Instructions to follow
Copy the lines running from the one that contains "Does the woman, judged" to the end of the entries below, exactly and with no pictures.

Material for the task
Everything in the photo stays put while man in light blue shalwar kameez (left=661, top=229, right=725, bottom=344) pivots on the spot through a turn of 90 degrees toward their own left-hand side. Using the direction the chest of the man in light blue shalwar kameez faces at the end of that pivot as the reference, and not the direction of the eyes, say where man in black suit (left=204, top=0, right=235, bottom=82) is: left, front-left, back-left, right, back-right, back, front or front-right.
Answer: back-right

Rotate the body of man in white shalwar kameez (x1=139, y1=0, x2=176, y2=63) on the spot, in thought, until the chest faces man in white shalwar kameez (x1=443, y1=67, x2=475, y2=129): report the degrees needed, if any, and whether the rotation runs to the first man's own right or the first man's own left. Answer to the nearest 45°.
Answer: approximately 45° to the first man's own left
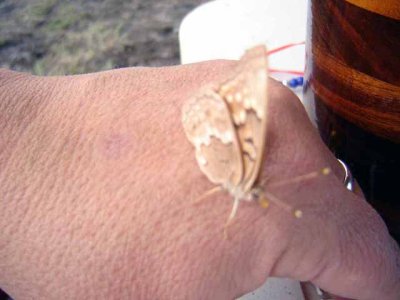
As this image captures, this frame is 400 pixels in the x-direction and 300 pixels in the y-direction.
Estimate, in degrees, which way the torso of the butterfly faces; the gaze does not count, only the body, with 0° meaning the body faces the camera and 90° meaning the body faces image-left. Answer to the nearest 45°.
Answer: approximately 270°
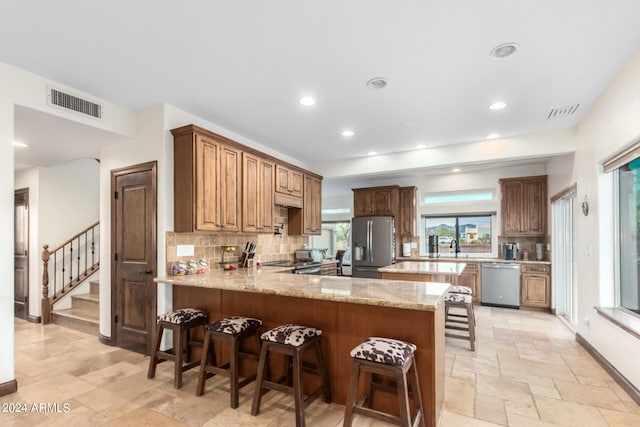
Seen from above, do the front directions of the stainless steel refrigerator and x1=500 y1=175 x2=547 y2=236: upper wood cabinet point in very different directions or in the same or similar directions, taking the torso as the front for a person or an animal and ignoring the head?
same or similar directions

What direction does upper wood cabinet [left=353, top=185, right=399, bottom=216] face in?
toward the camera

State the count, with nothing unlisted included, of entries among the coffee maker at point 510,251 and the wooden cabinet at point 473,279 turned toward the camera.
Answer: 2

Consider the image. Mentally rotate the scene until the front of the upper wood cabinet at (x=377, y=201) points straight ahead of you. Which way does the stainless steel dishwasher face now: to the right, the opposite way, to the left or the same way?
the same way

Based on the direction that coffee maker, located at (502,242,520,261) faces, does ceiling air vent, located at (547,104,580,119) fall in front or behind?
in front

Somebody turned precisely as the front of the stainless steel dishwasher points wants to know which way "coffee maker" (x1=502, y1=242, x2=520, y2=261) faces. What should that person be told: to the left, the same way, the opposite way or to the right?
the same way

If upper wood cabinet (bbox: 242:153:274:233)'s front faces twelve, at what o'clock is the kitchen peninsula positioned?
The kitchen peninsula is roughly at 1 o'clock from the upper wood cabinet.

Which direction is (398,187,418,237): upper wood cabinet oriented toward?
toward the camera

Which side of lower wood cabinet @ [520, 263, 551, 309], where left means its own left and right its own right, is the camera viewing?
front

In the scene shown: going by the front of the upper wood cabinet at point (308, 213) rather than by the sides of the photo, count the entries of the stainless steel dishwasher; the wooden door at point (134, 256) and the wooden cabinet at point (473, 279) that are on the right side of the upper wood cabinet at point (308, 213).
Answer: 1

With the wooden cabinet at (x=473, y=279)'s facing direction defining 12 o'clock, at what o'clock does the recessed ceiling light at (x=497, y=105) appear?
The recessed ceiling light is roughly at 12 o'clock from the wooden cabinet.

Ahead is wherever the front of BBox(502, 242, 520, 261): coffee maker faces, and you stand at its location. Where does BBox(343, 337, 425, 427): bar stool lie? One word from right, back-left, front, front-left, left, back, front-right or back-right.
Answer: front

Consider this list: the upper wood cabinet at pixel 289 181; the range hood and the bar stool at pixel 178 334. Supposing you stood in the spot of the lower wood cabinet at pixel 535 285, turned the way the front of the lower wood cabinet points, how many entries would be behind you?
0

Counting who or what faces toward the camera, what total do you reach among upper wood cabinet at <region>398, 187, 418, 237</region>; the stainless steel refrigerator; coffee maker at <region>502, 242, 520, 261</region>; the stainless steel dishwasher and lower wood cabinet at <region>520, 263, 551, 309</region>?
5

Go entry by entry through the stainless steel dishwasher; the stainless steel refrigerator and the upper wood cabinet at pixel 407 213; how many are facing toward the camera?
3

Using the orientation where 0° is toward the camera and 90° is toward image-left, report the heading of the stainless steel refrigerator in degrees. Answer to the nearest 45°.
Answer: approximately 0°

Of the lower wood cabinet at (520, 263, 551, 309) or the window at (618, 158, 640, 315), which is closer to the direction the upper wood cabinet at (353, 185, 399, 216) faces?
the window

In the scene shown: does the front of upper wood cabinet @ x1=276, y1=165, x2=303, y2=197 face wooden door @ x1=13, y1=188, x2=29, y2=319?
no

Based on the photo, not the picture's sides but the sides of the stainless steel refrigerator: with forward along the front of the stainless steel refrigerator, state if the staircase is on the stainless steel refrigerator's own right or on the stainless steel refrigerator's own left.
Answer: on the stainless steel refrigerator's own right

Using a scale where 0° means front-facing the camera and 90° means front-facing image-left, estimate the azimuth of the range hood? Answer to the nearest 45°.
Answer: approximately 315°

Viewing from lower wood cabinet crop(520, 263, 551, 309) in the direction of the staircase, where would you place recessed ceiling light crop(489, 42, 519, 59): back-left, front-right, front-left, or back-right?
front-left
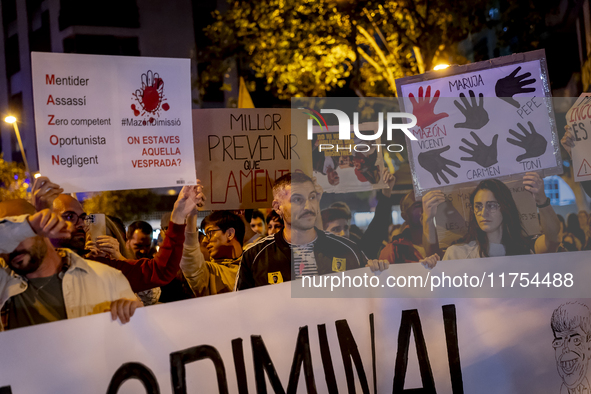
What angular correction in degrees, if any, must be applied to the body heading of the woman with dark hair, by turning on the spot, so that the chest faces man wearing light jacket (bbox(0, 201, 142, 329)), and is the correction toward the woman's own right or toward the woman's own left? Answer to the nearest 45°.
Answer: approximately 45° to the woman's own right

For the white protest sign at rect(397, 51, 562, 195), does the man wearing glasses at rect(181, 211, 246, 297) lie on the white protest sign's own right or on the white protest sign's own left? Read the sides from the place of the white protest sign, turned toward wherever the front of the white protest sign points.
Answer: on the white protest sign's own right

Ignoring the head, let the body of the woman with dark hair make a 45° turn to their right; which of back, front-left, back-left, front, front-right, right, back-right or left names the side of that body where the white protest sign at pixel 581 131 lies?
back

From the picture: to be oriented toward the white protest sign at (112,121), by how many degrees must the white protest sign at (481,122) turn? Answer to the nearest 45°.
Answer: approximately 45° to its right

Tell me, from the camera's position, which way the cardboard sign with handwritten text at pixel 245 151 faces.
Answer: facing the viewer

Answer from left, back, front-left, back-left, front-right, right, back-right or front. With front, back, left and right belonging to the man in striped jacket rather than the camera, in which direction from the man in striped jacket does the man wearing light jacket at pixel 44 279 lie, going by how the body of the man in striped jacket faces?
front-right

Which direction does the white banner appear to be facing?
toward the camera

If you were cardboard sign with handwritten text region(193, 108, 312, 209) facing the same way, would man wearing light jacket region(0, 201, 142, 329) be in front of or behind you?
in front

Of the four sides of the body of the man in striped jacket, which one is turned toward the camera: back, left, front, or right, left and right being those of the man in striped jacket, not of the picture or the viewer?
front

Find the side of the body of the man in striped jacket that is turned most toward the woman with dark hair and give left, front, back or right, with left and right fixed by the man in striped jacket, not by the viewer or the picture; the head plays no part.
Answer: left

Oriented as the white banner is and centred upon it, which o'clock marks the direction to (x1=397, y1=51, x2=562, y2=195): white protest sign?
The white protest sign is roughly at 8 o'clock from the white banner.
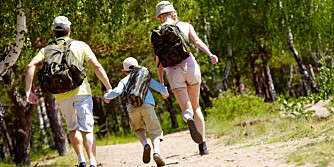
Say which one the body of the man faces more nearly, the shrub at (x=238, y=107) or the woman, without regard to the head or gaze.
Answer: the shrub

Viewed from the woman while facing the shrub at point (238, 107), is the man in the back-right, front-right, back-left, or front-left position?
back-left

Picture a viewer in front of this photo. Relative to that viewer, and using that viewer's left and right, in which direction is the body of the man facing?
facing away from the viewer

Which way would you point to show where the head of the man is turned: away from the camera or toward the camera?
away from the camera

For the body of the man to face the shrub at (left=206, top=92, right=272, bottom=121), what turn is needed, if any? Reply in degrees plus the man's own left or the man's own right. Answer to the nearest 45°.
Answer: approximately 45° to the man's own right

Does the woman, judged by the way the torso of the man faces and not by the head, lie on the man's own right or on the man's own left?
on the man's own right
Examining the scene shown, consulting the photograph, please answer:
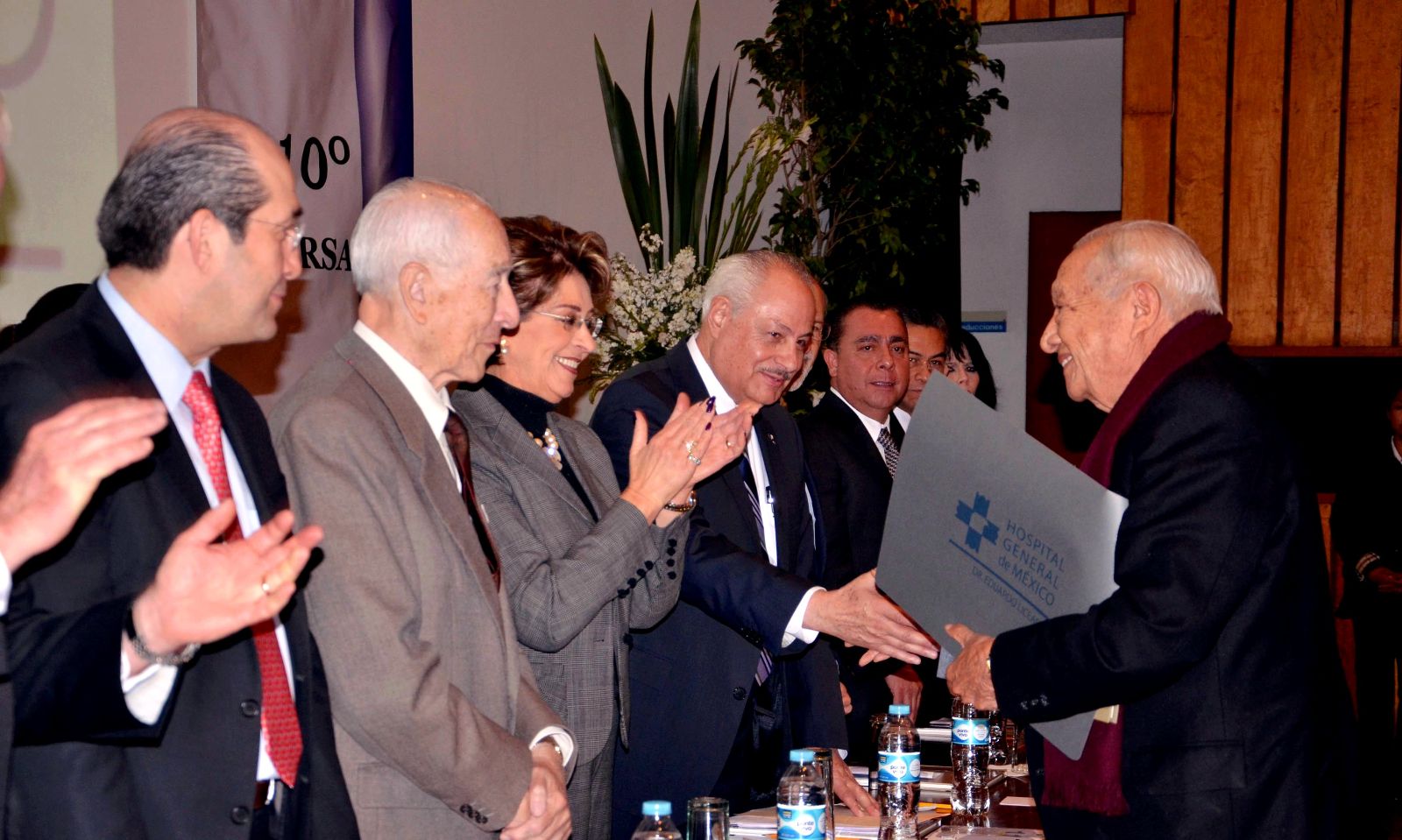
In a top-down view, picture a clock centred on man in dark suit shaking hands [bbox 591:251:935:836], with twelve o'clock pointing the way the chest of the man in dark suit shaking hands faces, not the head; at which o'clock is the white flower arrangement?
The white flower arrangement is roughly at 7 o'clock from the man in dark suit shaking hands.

Your solution
Does the woman, judged by the way the torso of the man faces and not by the head, lie on the man's own right or on the man's own left?
on the man's own right
Examining the scene shown, consulting the photograph, please answer:
In a top-down view, picture a clock centred on man in dark suit shaking hands [bbox 591:251:935:836], with twelve o'clock pointing the way the chest of the man in dark suit shaking hands faces, not the head; at which o'clock is the white flower arrangement?
The white flower arrangement is roughly at 7 o'clock from the man in dark suit shaking hands.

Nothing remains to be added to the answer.